Upon a conversion hereunder the Company shall not be required to issue stock
certificates representing fractions of shares of Common Stock, but may if
otherwise permitted, make a cash payment in respect of any final fraction of a
share based on the VWAP at such time. If the Company elects not, or
is unable, to make such a cash payment, the Holder shall be entitled to receive,
in lieu of the final fraction of a share, one whole share of Common
Stock.
viii. Transfer
Taxes. The issuance of certificates for shares of the Common
Stock on conversion of this Debenture shall be made without charge to the Holder
hereof for any documentary stamp or similar taxes that may be payable in respect
of the issue or delivery of such certificates, provided that the Company shall
not be required to pay any tax that may be payable in respect of any transfer
involved in the issuance and delivery of any such certificate upon conversion in
a name other than that of the Holder of this Debenture so converted and the
Company shall not be required to issue or deliver such certificates unless or
until the person or persons requesting the issuance thereof shall have paid to
the Company the amount of such tax or shall have established to the satisfaction
of the Company that such tax has been paid.
Section 5. Certain
Adjustments.
a) Stock Dividends and Stock
Splits. If the Company, at any time while this Debenture is
outstanding: (A) pays a stock dividend or otherwise makes a distribution or
distributions on shares of Common Stock or any Common Stock Equivalents (which,
for avoidance of doubt, shall not include any shares of Common Stock issued by
the Company upon conversion of the Debentures); (B) subdivides outstanding
shares of Common Stock into a larger number of shares; (C) combines (including
by way of a reverse stock split) outstanding shares of Common Stock into a
smaller number of shares; or (D) issues, in the event of a reclassification of
shares of the Common Stock, any shares of capital stock of the Company, then the
Conversion Price shall be multiplied by a fraction of which the numerator shall
be the number of shares of Common Stock (excluding any treasury shares of the
Company) outstanding immediately before such event and of which the denominator
shall be the number of shares of Common Stock outstanding immediately after such
event. Any adjustment made pursuant to this Section shall become
effective immediately after the record date for the determination of
stockholders entitled to receive such dividend or distribution and shall become
effective immediately after the effective date in the case of a subdivision,
combination or re-classification.

▶ [Extracted entries]
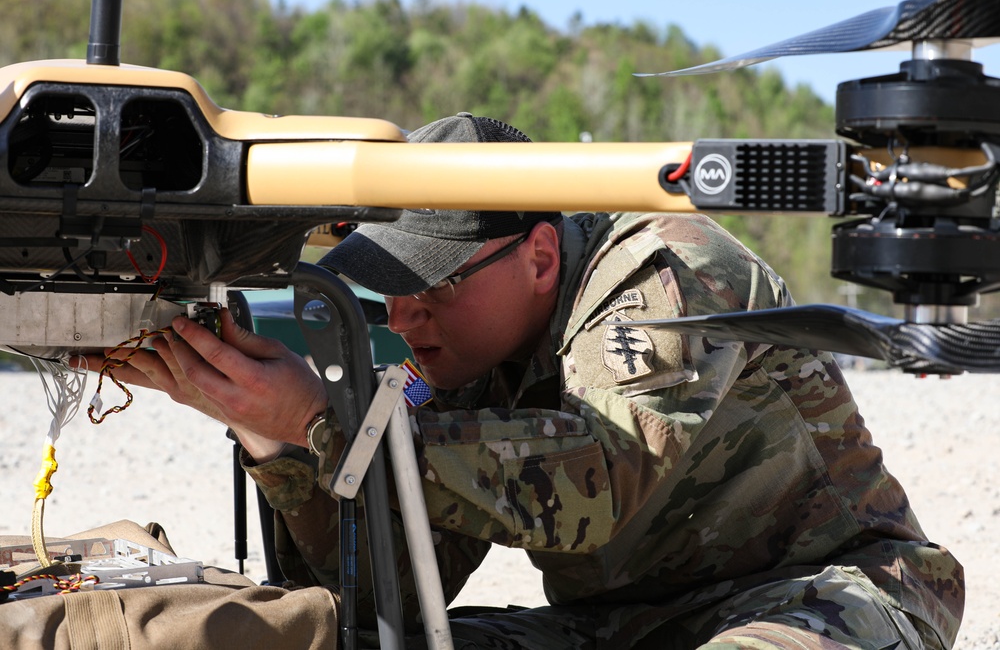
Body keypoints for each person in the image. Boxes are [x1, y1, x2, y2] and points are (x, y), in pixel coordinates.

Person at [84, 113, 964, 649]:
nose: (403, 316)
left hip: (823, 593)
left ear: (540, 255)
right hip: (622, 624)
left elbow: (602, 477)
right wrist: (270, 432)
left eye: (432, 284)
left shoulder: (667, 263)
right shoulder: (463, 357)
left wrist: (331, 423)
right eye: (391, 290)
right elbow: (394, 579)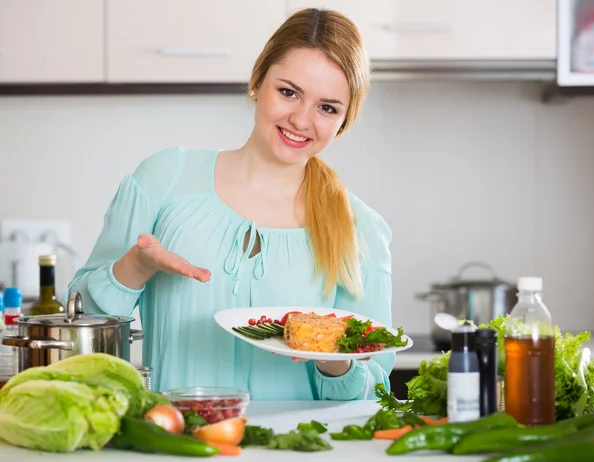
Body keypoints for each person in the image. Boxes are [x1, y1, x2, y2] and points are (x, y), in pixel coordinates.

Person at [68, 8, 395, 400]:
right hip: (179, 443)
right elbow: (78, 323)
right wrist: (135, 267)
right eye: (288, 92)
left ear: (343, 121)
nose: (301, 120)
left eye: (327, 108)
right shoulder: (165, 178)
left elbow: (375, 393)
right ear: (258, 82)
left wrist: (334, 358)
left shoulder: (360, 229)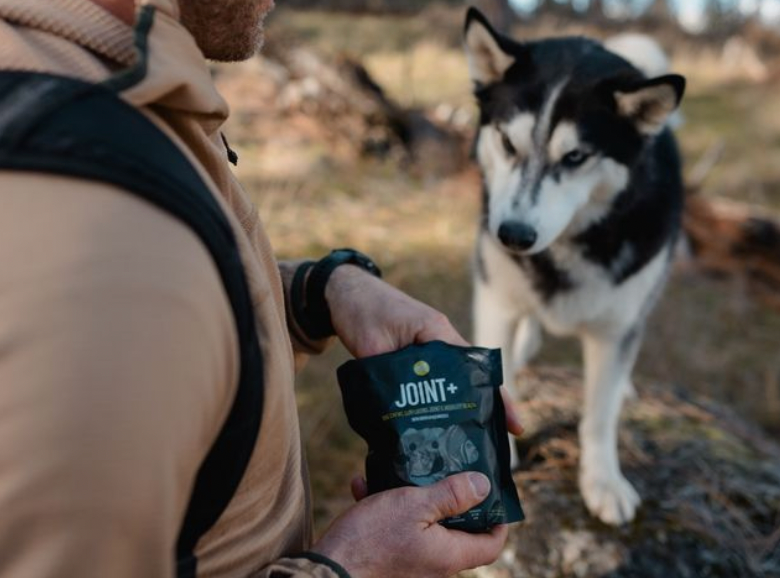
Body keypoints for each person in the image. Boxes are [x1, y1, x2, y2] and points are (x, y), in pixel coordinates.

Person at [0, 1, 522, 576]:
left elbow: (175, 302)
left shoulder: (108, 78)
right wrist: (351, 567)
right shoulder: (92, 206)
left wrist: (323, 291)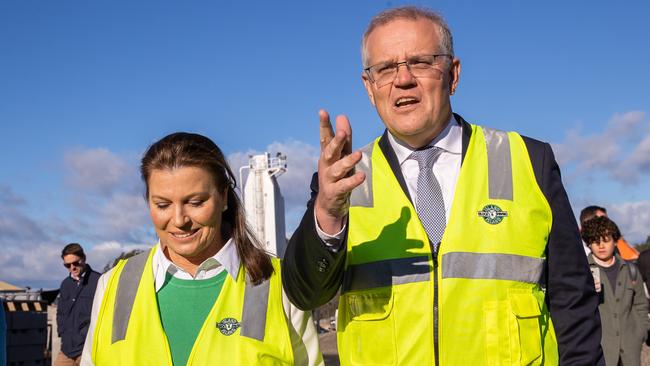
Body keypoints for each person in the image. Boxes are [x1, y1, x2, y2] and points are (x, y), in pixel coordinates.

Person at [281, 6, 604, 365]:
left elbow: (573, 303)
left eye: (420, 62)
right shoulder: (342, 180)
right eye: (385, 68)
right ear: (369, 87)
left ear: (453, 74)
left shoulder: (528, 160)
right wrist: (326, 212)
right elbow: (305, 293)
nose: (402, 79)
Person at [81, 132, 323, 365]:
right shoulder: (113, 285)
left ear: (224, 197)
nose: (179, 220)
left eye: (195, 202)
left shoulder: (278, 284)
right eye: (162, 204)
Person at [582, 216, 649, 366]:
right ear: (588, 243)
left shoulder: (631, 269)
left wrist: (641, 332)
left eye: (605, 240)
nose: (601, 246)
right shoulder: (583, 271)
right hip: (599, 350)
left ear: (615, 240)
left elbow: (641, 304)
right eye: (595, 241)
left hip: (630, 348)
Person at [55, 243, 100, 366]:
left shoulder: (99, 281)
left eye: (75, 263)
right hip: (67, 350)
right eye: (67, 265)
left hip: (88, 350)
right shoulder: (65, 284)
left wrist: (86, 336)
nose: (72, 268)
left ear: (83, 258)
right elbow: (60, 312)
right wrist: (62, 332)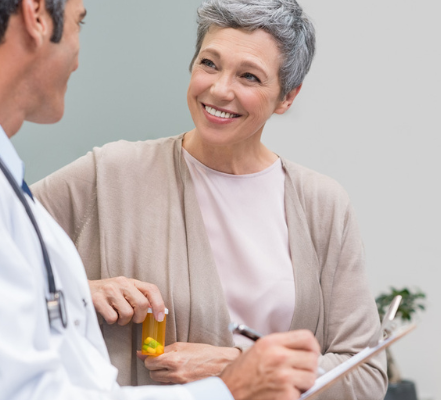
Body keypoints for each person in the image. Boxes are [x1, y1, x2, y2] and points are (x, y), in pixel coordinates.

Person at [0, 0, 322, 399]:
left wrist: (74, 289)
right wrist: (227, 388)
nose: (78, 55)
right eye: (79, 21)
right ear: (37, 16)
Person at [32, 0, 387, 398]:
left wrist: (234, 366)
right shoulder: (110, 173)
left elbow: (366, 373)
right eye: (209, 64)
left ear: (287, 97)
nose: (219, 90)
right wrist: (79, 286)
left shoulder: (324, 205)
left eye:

▶ [Task instructions]
- a) In the debenture excerpt, copy the passage that begins at the words "viii. Transfer" and stops after the words "has been paid.".
- b) According to the debenture excerpt, what is the Holder entitled to receive if the Company elects not, or is unable, to make a cash payment for a final fraction of a share?
- c) Pick up the debenture excerpt after its last sentence and continue it.

▶ [Task-by-task outputs]
- a)
viii. Transfer
Taxes. The issuance of certificates for shares of the Common
Stock on conversion of this Debenture shall be made without charge to the Holder
hereof for any documentary stamp or similar taxes that may be payable in respect
of the issue or delivery of such certificates, provided that the Company shall
not be required to pay any tax that may be payable in respect of any transfer
involved in the issuance and delivery of any such certificate upon conversion in
a name other than that of the Holder of this Debenture so converted and the
Company shall not be required to issue or deliver such certificates unless or
until the person or persons requesting the issuance thereof shall have paid to
the Company the amount of such tax or shall have established to the satisfaction
of the Company that such tax has been paid.

- b) One whole share of Common Stock in lieu of the final fraction of a share.

- c)
b) Subsequent Equity
Sales. If, at any time while this Debenture is outstanding and
until ADH Ventures, LLC becomes the holder of all of the outstanding Debentures,
the Company or any Subsidiary, as applicable, sells or grants any option to
purchase or sells or grants any right to reprice, or otherwise disposes of or
issues (or announces any sale, grant or any option to purchase or other
disposition), any Common Stock or Common Stock Equivalents (other than in an
Exempt Issuance) entitling any Person to acquire shares of Common Stock at an
effective price per share that is lower than the then Conversion Price (such
lower price, the “Base
Conversion Price” and such issuances, collectively, a “Dilutive Issuance”)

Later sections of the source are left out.